Morihei Ueshiba was born in the small port town of Tanabe (present-day Wakayama Prefecture) on December 14, 1883. Known as O-Sensei or "Great Teacher" to aikido practitioners worldwide, Morihei Ueshiba is credited with developing Japan's spiritual martial art. Having a weak constitution as a child, Ueshiba set out to develop his body and eventually became known for his great strength. Although exposed to various martial disciplines from an early age, Morihei Ueshiba's first formal martial arts study was with the Tenjin Shin'yo-ryu Jujutsu under Tokusaburo Tozawa in 1901 at age 17. Shortly after he began training, Ueshiba contracted Beriberi and was forced to leave Tokyo, returning home to Tanabe.

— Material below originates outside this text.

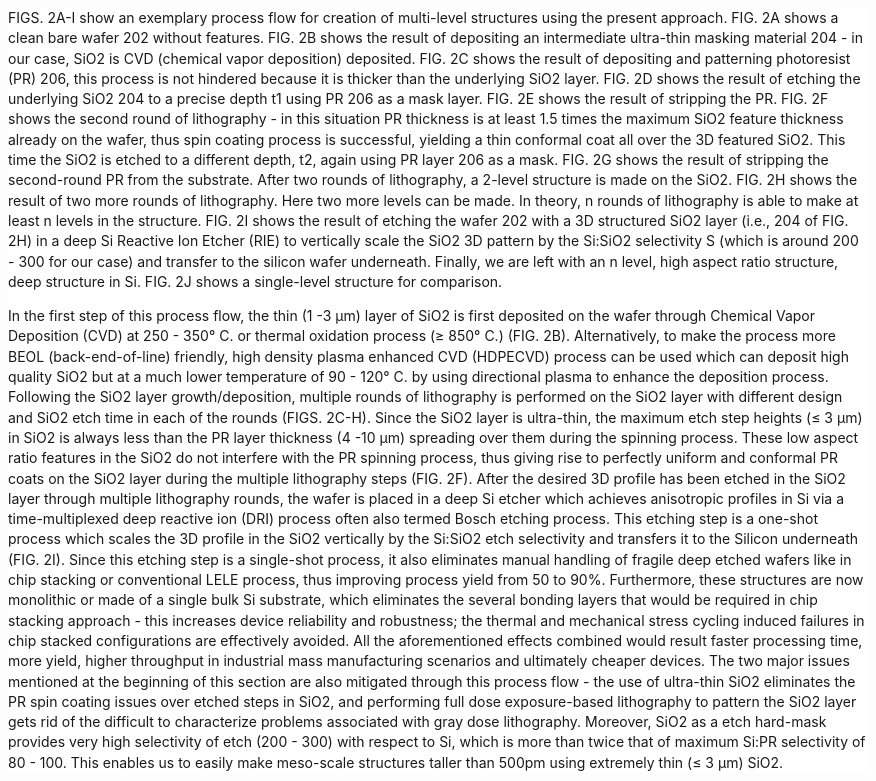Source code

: FIGS. 2A-I show an exemplary process flow for creation of multi-level structures using the present approach. FIG. 2A shows a clean bare wafer 202 without features. FIG. 2B shows the result of depositing an intermediate ultra-thin masking material 204 - in our case, SiO2 is CVD (chemical vapor deposition) deposited. FIG. 2C shows the result of depositing and patterning photoresist (PR) 206, this process is not hindered because it is thicker than the underlying SiO2 layer. FIG. 2D shows the result of etching the underlying SiO2 204 to a precise depth t1 using PR 206 as a mask layer. FIG. 2E shows the result of stripping the PR. FIG. 2F shows the second round of lithography - in this situation PR thickness is at least 1.5 times the maximum SiO2 feature thickness already on the wafer, thus spin coating process is successful, yielding a thin conformal coat all over the 3D featured SiO2. This time the SiO2 is etched to a different depth, t2, again using PR layer 206 as a mask. FIG. 2G shows the result of stripping the second-round PR from the substrate. After two rounds of lithography, a 2-level structure is made on the SiO2. FIG. 2H shows the result of two more rounds of lithography. Here two more levels can be made. In theory, n rounds of lithography is able to make at least n levels in the structure. FIG. 2I shows the result of etching the wafer 202 with a 3D structured SiO2 layer (i.e., 204 of FIG. 2H) in a deep Si Reactive Ion Etcher (RIE) to vertically scale the SiO2 3D pattern by the Si:SiO2 selectivity S (which is around 200 - 300 for our case) and transfer to the silicon wafer underneath. Finally, we are left with an n level, high aspect ratio structure, deep structure in Si. FIG. 2J shows a single-level structure for comparison.

In the first step of this process flow, the thin (1 -3 µm) layer of SiO2 is first deposited on the wafer through Chemical Vapor Deposition (CVD) at 250 - 350° C. or thermal oxidation process (≥ 850° C.) (FIG. 2B). Alternatively, to make the process more BEOL (back-end-of-line) friendly, high density plasma enhanced CVD (HDPECVD) process can be used which can deposit high quality SiO2 but at a much lower temperature of 90 - 120° C. by using directional plasma to enhance the deposition process. Following the SiO2 layer growth/deposition, multiple rounds of lithography is performed on the SiO2 layer with different design and SiO2 etch time in each of the rounds (FIGS. 2C-H). Since the SiO2 layer is ultra-thin, the maximum etch step heights (≤ 3 µm) in SiO2 is always less than the PR layer thickness (4 -10 µm) spreading over them during the spinning process. These low aspect ratio features in the SiO2 do not interfere with the PR spinning process, thus giving rise to perfectly uniform and conformal PR coats on the SiO2 layer during the multiple lithography steps (FIG. 2F). After the desired 3D profile has been etched in the SiO2 layer through multiple lithography rounds, the wafer is placed in a deep Si etcher which achieves anisotropic profiles in Si via a time-multiplexed deep reactive ion (DRI) process often also termed Bosch etching process. This etching step is a one-shot process which scales the 3D profile in the SiO2 vertically by the Si:SiO2 etch selectivity and transfers it to the Silicon underneath (FIG. 2I). Since this etching step is a single-shot process, it also eliminates manual handling of fragile deep etched wafers like in chip stacking or conventional LELE process, thus improving process yield from 50 to 90%. Furthermore, these structures are now monolithic or made of a single bulk Si substrate, which eliminates the several bonding layers that would be required in chip stacking approach - this increases device reliability and robustness; the thermal and mechanical stress cycling induced failures in chip stacked configurations are effectively avoided. All the aforementioned effects combined would result faster processing time, more yield, higher throughput in industrial mass manufacturing scenarios and ultimately cheaper devices. The two major issues mentioned at the beginning of this section are also mitigated through this process flow - the use of ultra-thin SiO2 eliminates the PR spin coating issues over etched steps in SiO2, and performing full dose exposure-based lithography to pattern the SiO2 layer gets rid of the difficult to characterize problems associated with gray dose lithography. Moreover, SiO2 as a etch hard-mask provides very high selectivity of etch (200 - 300) with respect to Si, which is more than twice that of maximum Si:PR selectivity of 80 - 100. This enables us to easily make meso-scale structures taller than 500pm using extremely thin (≤ 3 µm) SiO2.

In 1903, Ueshiba enlisted in the 61st Army Infantry Regiment of Wakayama and served during the Russo-Japanese war. During the war, he began studying Goto-ha Yagyu Shingan-ryu Jujutsu from Masakatsu Nakai (from 1903 to 1908) and trained in Jukenjutsu (bayonet techniques). In 1911, he studied judo under Kiyoichi Takagi and in 1915 met Sokaku Takeda of the Daito-ryu.

Upon meeting Sokaku Takeda, Ueshiba devoted himself to learning the secrets of Daito-ryu and later became known as one of Takeda's most distinquished students. Much has been said of the connection between Daito-ryu and Ueshiba's aikido, but it has become quite clear that the main technical influence on aikido was the teachings of Sokaku Takeda.

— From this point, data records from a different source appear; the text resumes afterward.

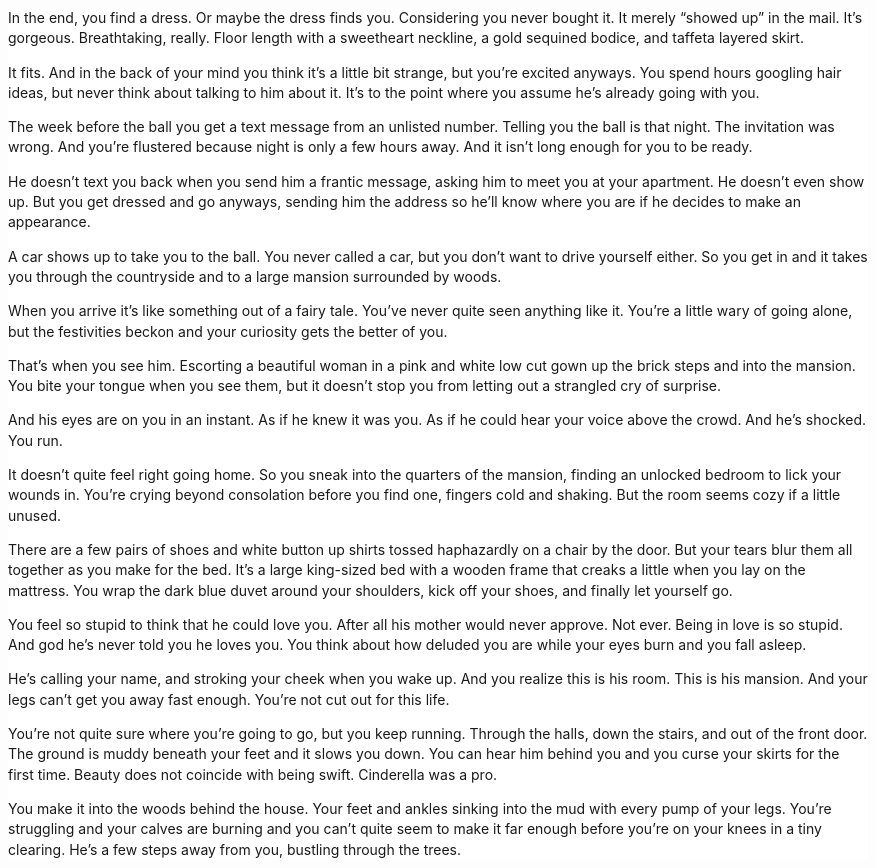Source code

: In the end, you find a dress. Or maybe the dress finds you. Considering you never bought it. It merely “showed up” in the mail. It’s gorgeous. Breathtaking, really. Floor length with a sweetheart neckline, a gold sequined bodice, and taffeta layered skirt.

It fits. And in the back of your mind you think it’s a little bit strange, but you’re excited anyways. You spend hours googling hair ideas, but never think about talking to him about it. It’s to the point where you assume he’s already going with you.

The week before the ball you get a text message from an unlisted number. Telling you the ball is that night. The invitation was wrong. And you’re flustered because night is only a few hours away. And it isn’t long enough for you to be ready.

He doesn’t text you back when you send him a frantic message, asking him to meet you at your apartment. He doesn’t even show up. But you get dressed and go anyways, sending him the address so he’ll know where you are if he decides to make an appearance.

A car shows up to take you to the ball. You never called a car, but you don’t want to drive yourself either. So you get in and it takes you through the countryside and to a large mansion surrounded by woods.

When you arrive it’s like something out of a fairy tale. You’ve never quite seen anything like it. You’re a little wary of going alone, but the festivities beckon and your curiosity gets the better of you.

That’s when you see him. Escorting a beautiful woman in a pink and white low cut gown up the brick steps and into the mansion. You bite your tongue when you see them, but it doesn’t stop you from letting out a strangled cry of surprise.

And his eyes are on you in an instant. As if he knew it was you. As if he could hear your voice above the crowd. And he’s shocked. You run.

It doesn’t quite feel right going home. So you sneak into the quarters of the mansion, finding an unlocked bedroom to lick your wounds in. You’re crying beyond consolation before you find one, fingers cold and shaking. But the room seems cozy if a little unused.

There are a few pairs of shoes and white button up shirts tossed haphazardly on a chair by the door. But your tears blur them all together as you make for the bed. It’s a large king-sized bed with a wooden frame that creaks a little when you lay on the mattress. You wrap the dark blue duvet around your shoulders, kick off your shoes, and finally let yourself go.

You feel so stupid to think that he could love you. After all his mother would never approve. Not ever. Being in love is so stupid. And god he’s never told you he loves you. You think about how deluded you are while your eyes burn and you fall asleep.

He’s calling your name, and stroking your cheek when you wake up. And you realize this is his room. This is his mansion. And your legs can’t get you away fast enough. You’re not cut out for this life.

You’re not quite sure where you’re going to go, but you keep running. Through the halls, down the stairs, and out of the front door. The ground is muddy beneath your feet and it slows you down. You can hear him behind you and you curse your skirts for the first time. Beauty does not coincide with being swift. Cinderella was a pro.

You make it into the woods behind the house. Your feet and ankles sinking into the mud with every pump of your legs. You’re struggling and your calves are burning and you can’t quite seem to make it far enough before you’re on your knees in a tiny clearing. He’s a few steps away from you, bustling through the trees.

Morihei Ueshiba was a devout student of Sokaku Takeda from 1915 to 1937 and received the following Daito-ryu scrolls: Hiden Mokuroku, Hiden Ogi, and Goshin'yo no te. In September 1922, Sokaku Takeda awarded Morihei Ueshiba with the Kyoju Dairi (teaching license) and a densho (transmission scroll) in Shinkage-ryu Heiho (sword).

Over the next several years, Ueshiba taught Daito-ryu under the watchful eye of Sokaku Takeda. In April 1931, Morihei Ueshiba opened the Kobukan dojo in Ushigome, Wakamatsu-cho, where he taught what he referred to as "aikibudo." In 1932, he co-founded the Dai Nihon Budo Sen'yokai in Ayabe with Omoto-kyo leader Onisaburo Deguchi. Becoming more influenced by the philosophical teachings of the Omoto religion, Ueshiba no longer referred to his martial art as Daito-ryu and began to identify his teachings with alternative names such as "Aioi ryu aikijujutsu." In 1933, Morihei Ueshiba accepted an invitation from Takuma Hisa to teach martial arts at the Asahi Shimbun located in Osaka. From 1933 to 1936, Ueshiba taught jujutsu at the Asahi Shimbun and referred to his art as "Dai-Nihon Asahi ryu jujutsu."

Eventually altering the teachings of Sokaku Takeda, Morihei Ueshiba went on to create a new martial art, grounded in the technical teachings of the Daito-ryu, but influenced by the teachings of Onisaburo Deguchi. In 1942 Morihei Ueshiba sent Minoru Hirai to the Dai Nihon Butokukai (The Greater Japan Martial Virtues Society) as a representative of the Kobukan dojo where the name aikido was established.